26 sept. 2008

Réclame


J’ai reçu récemment cet ouvrage :
Enfin un pendant made in France à un bouquin qui a marqué un certain nombre d’économistes en herbe : Freakonomics. Contraction de « Freak » (que l’on peut traduire, selon le contexte par « original » ou « phénomène de foire ») et de « Economics » (que l’on peut traduire, selon le contexte, par « art de bien administrer la maison » ou « art de se contredire tous les 6 mois sur des concepts de base avec un aplomb digne de BHL »).

##########

## CONSIGNE:
Répondez aux questions suivantes d'après l'extrait à lire :
(a) Quelle date figure en tête de l'extrait ?
(b) De quels deux mots le titre « Freakonomics » est-il la contraction ?
(c) Quelles deux traductions l'extrait propose-t-il pour « Freak » ?

## JEU DE DONNÉES:
##########

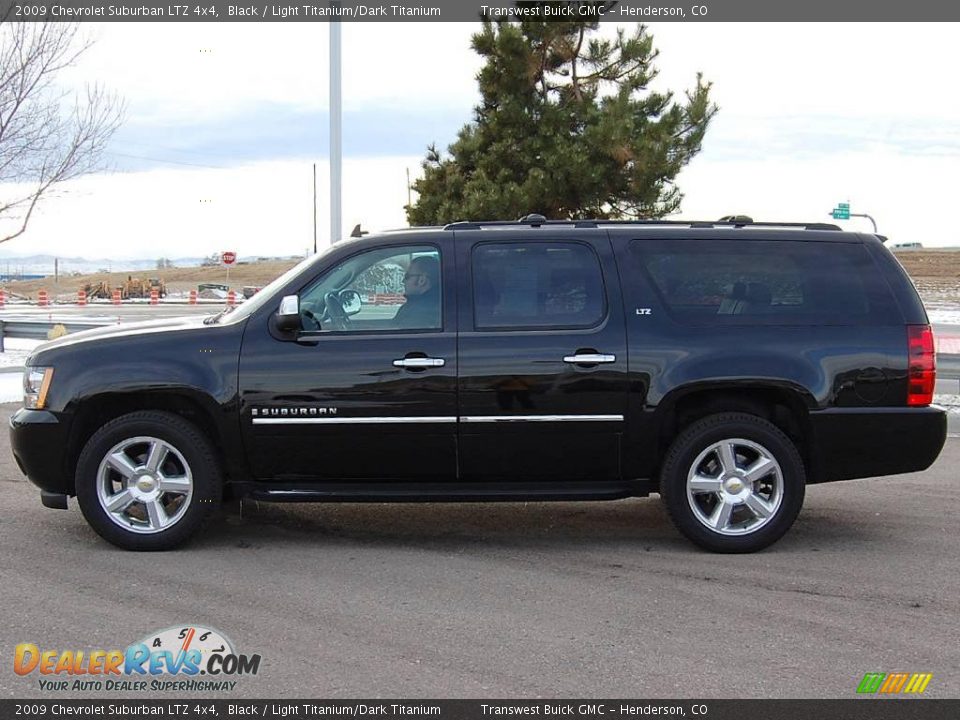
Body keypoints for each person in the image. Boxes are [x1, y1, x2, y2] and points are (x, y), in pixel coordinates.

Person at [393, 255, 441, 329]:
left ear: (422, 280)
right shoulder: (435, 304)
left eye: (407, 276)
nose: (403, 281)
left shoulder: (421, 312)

##########

## RÉPONSE:
(a) Le 26 septembre 2008.
(b) De « Freak » et de « Economics ».
(c) « Original » et « phénomène de foire ».